Repeat each line, word for word, from the one containing "Right hand at" through the last line of the entries, and include no other output.

━━━ DATASET ENTRIES ━━━

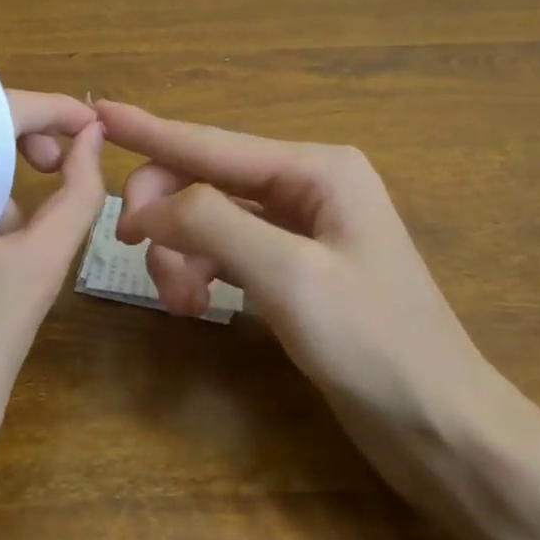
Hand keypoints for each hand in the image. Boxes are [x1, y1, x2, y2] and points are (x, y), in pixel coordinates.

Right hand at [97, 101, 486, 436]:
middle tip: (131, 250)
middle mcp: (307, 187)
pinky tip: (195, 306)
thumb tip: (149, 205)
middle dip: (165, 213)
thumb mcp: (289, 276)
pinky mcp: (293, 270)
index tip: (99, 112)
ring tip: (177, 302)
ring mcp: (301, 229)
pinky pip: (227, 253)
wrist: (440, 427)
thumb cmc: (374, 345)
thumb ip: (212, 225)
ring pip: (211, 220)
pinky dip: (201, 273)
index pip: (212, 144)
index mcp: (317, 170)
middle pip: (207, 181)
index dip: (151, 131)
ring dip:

━━━

REPLY TO THE EXERCISE
Right hand at [97, 101, 486, 436]:
middle tip: (131, 250)
middle mcp: (307, 187)
pinky tip: (195, 306)
thumb tip: (149, 205)
middle dip: (165, 213)
thumb mcp: (289, 276)
pinky mcp: (293, 270)
index tip: (99, 112)
ring tip: (177, 302)
ring mcp: (301, 229)
pinky pip: (227, 253)
wrist: (440, 427)
thumb cmc: (374, 345)
thumb ip: (212, 225)
ring pip: (211, 220)
pinky dip: (201, 273)
index pip: (212, 144)
index mcp: (317, 170)
middle pip: (207, 181)
index dip: (151, 131)
ring dip:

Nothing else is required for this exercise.